Gov. Eric Holcomb on Tuesday touted a new law that creates a regulatory framework for companies to store captured carbon dioxide underground in Indiana.
The governor was joined by several local and state elected officials for the ceremonial signing of the law at the BP Whiting Refinery in Whiting. Paul Mitchell, CEO of Indianapolis-based Energy Systems Network, said the measure could make northwest Indiana one of the largest hubs for carbon sequestration and hydrogen production in the country.
In an interview with Inside INdiana Business, Mitchell said Indiana is well-suited for carbon capture and sequestration.
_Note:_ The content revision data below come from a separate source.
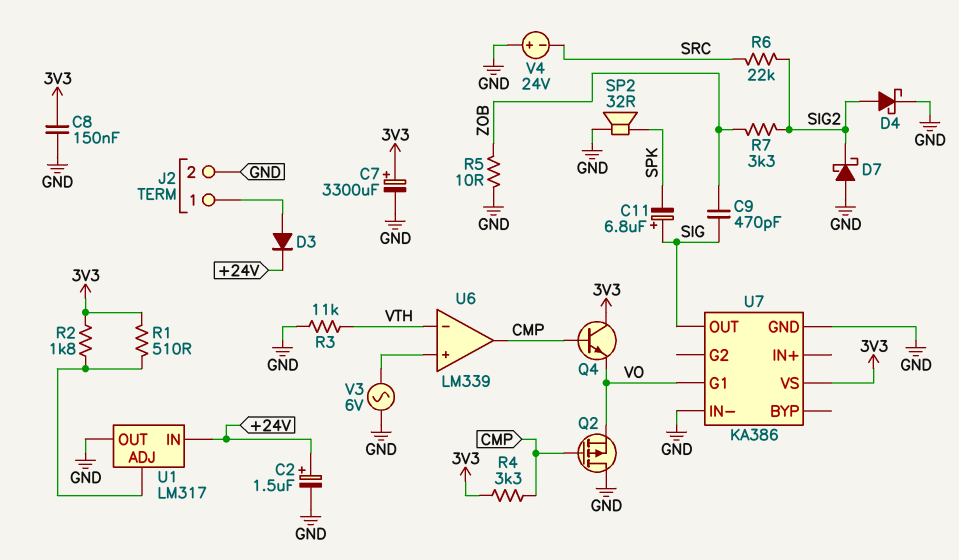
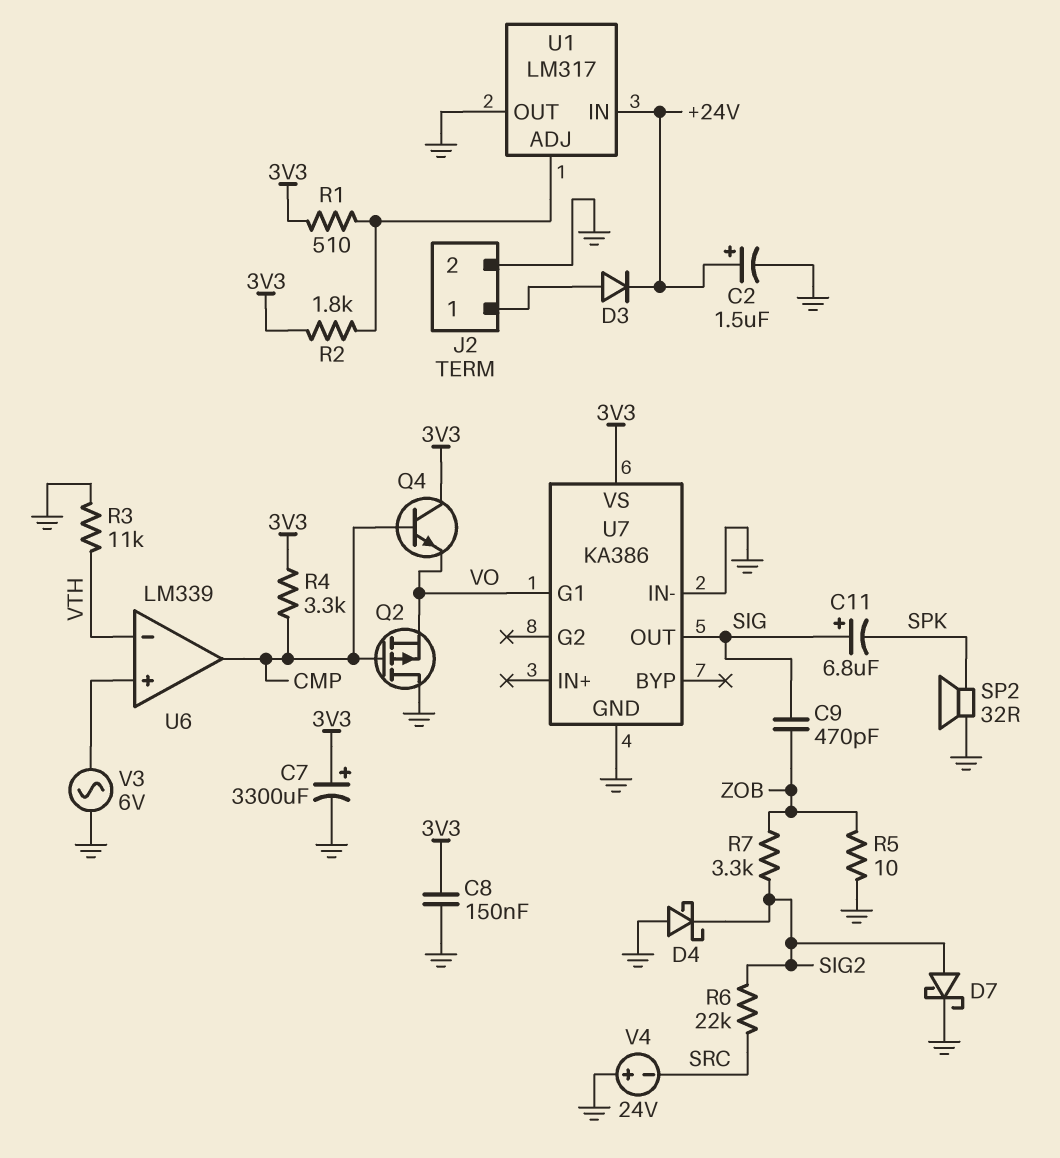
D4: schottky (A SIG2, K GND) -> schottky (A GND, K SIG2)
D7: schottky (A GND, K SIG2) -> schottky (A SIG2, K GND)

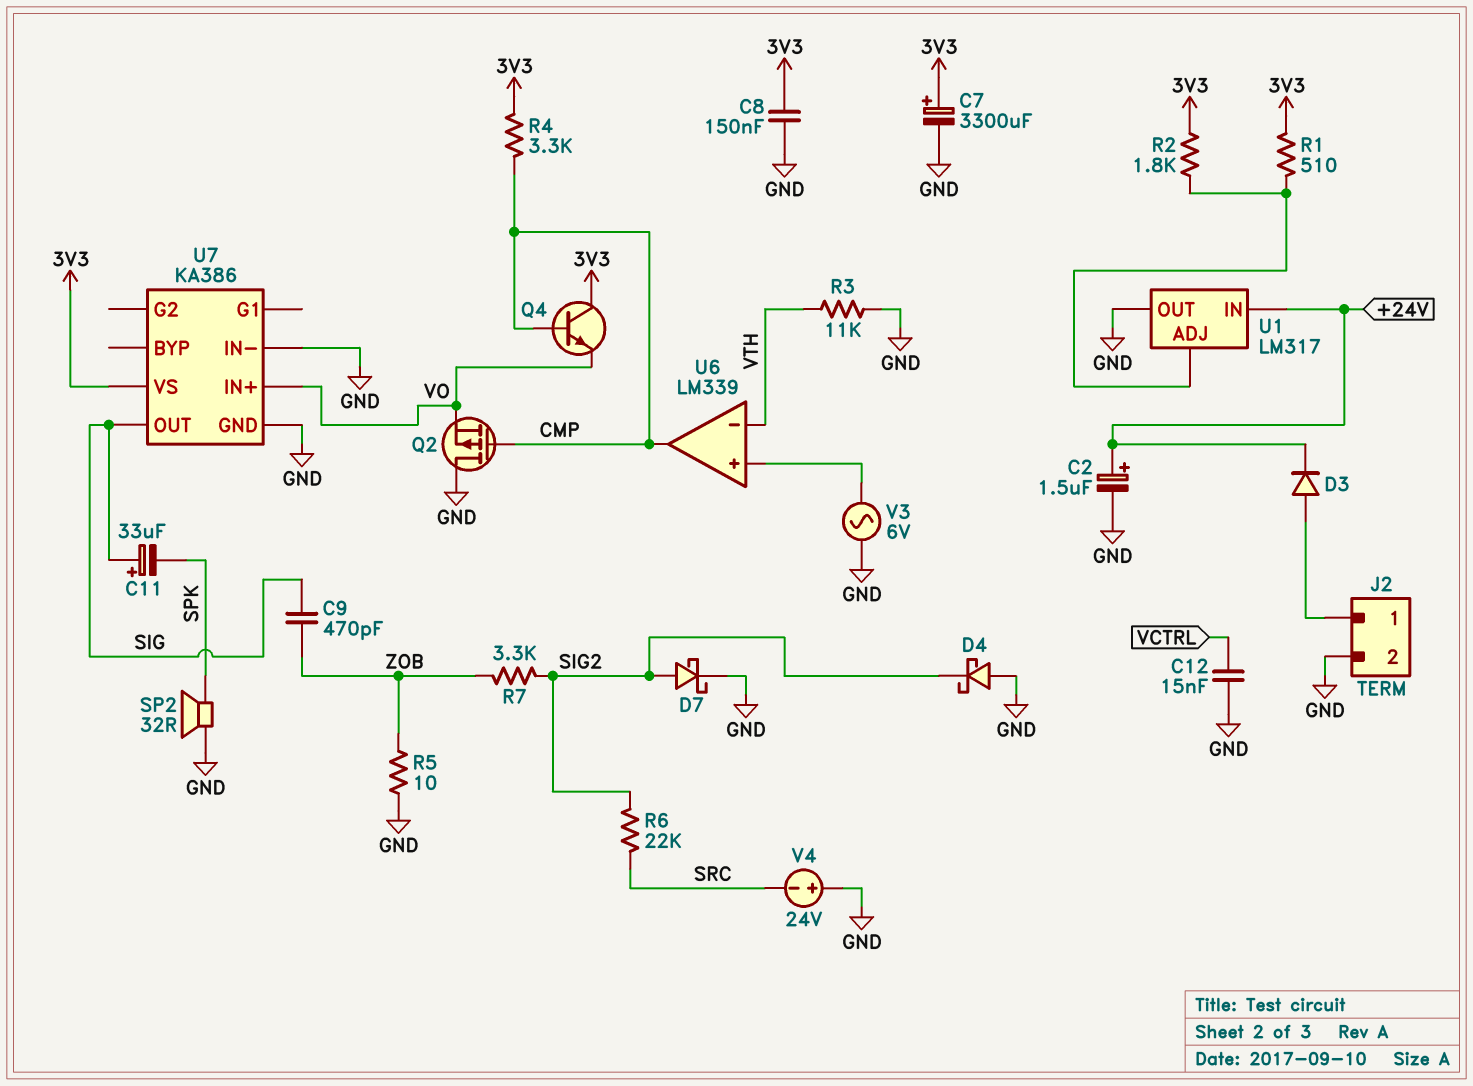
C11: 6.8uF (plus SIG, minus SPK) -> 33uF (plus SIG, minus SPK)
C12: none -> 15nF (GND, VCTRL)
U7 pin G1: VO -> none
U7 pin IN+: none -> VO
“Indiana has some underground geology—they’re called saline aquifers, typically—that are robust and really are ideal for carbon capture and sequestration,” said Mitchell. “There are some in the northern part of the state in particular, but there are other pockets of the states where we know these formations exist. It can be really transformational for not only hydrogen production but just carbon capture in general.”
With the new law, companies could send captured carbon emissions to the underground caverns via pipelines to be stored. Mitchell says that benefits companies that are looking to reduce emissions.
“If you have certain industries [such as] steel production or asphalt or cement that are very, very carbon intensive, they use a tremendous amount of energy and they generate a lot of carbon emissions,” he said. “You have to look at things like capturing the CO2 from those plants, those production processes and storing it, and so these carbon capture and sequestration sites can do just that.”
Donnie Brown, vice president of refining at the BP Whiting facility, tells The Times of Northwest Indiana the law sets Indiana apart as a leader in carbon capture and reducing emissions.
“It supports jobs by decarbonizing industries like steel, cement and this industry here, refining,” said Brown. “It’s very important for us to do what we do. We believe it promotes growth. Captured CO2 … can be used as a raw material in concrete, biofuels, fertilizer and other products such as hydrogen. This unlocks new opportunities for manufacturing, including manufacturing in this region.”
State Rep. Ed Soliday, R-Valparaiso, who authored the legislation, calls the signing a win-win for Hoosiers and businesses.
“With carbon dioxide being the most commonly produced greenhouse gas, it’s important for companies across the nation to continue developing new tools to manage their emissions,” Soliday said in written remarks. “This bipartisan legislation is keeping Indiana ahead of the pack by setting up a permit program to allow companies to capture their carbon emissions and store them underground. This is a safe and effective process used around the world, which will also help stimulate growth in our economy by encouraging investments and cutting down on costly regulation.”
Mitchell adds the law could also be an opportunity for the state to monetize the captured CO2 through taxes or fees generated from sequestering carbon at sites throughout Indiana.
Earlier this month, Holcomb signed a Memorandum of Understanding with governors from seven other Midwestern states to develop a robust hydrogen market, supply chain and workforce.